As Richard B. Andrews noted, while the theory provides a suitable starting point for urban economic analysis, it is not the "be-all and end-all" of such studies and should be considered a compromise compared to more comprehensive techniques like input-output analysis.1, 2

Economic Base vs. Location Quotient

While closely related, the economic base refers to the theoretical framework that explains regional economic growth, while the location quotient (LQ) is a quantitative tool used within economic base analysis.

FeatureEconomic BaseLocation Quotient (LQ)
ConceptA theory explaining regional growth via export-led industries.A statistical measure of industry concentration.
PurposeTo understand and predict overall regional economic trends.To identify industries that are "basic" or export-oriented for a region.
ScopeBroader framework encompassing basic and non-basic sectors and their interactions.A specific calculation used to classify industries within the economic base.
OutputInsights into a region's economic drivers and potential for growth.A numerical ratio indicating relative specialization.

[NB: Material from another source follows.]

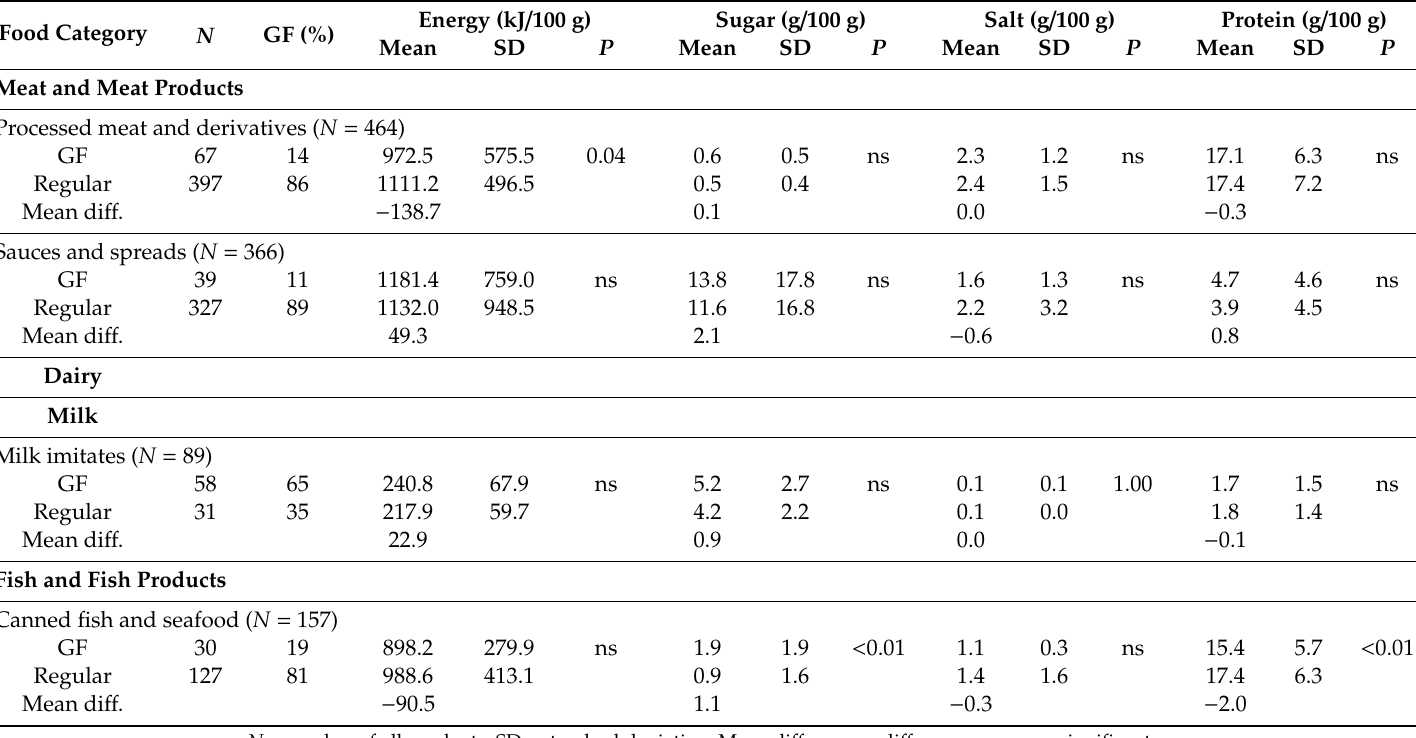
Table 2. Gluten-free (GF) labelled non-cereal products and the comparison of energy content and certain nutrients in GF-labelled vs. regular products for selected food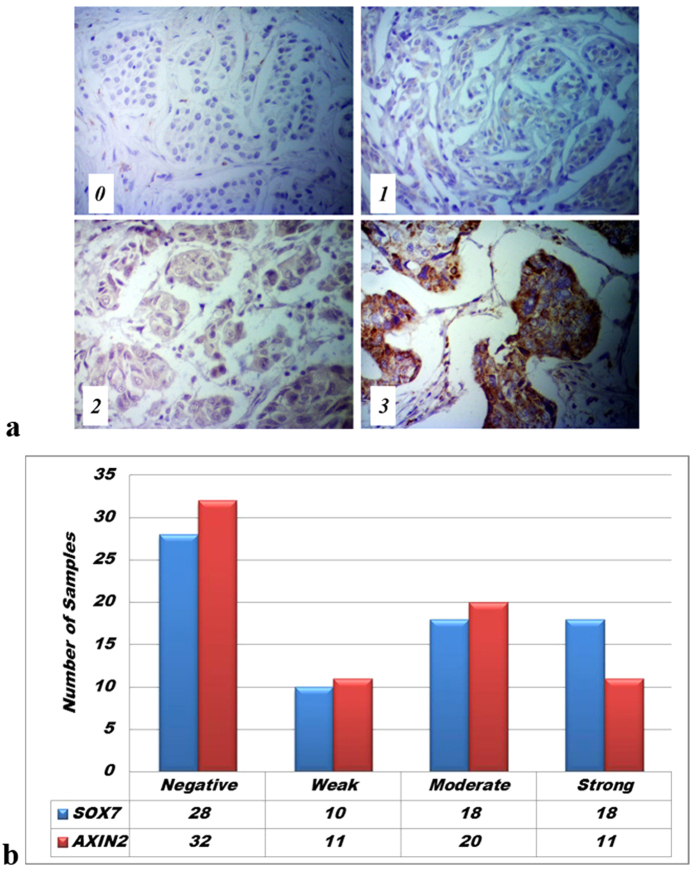
Staining intensity grades for SOX7.(a) Examples of 0, 1+, 2+, or 3+ nuclear and partially cytoplasmic staining SOX7 IHC in breast cancer cells. (b) Statistical graph was shown SOX7 and AXIN2 after imunohistochemical stains, from left to right, negative (a), weak (b), moderate(c) and strong stain (d), over half of samples performed negative or weak expression level in breast cancer. The two genes had a similar expression trend.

The location quotient helps analysts determine which industries are disproportionately concentrated in a region compared to a larger reference area (like the nation), suggesting they are producing a surplus for export and thus contribute to the economic base. However, LQ alone does not constitute the entire economic base analysis, which involves understanding the multiplier effects and policy implications.

FAQs

What are basic industries?

Basic industries, also known as export industries, are those that produce goods and services for sale outside the local region. They bring new money into the local economy, acting as the primary engine for economic expansion. Examples include large manufacturing plants selling products globally, major tourism sectors, or specialized technology firms exporting software.

What are non-basic industries?

Non-basic industries, or service industries, produce goods and services primarily for consumption within the local region. They recycle money that has already entered the economy through basic industries or other external sources. Examples include local retail stores, restaurants, schools, and hospitals that serve the residents of the community. The growth of non-basic industries typically follows the growth of the basic sector.

How does economic base theory help regional development?

Economic base theory helps regional development by identifying the key industries that drive wealth into a community. By understanding and supporting these basic industries, policymakers can formulate strategies to foster job creation, attract investment, and enhance overall regional prosperity. It allows for targeted efforts to strengthen a region's competitive advantages in the broader economy.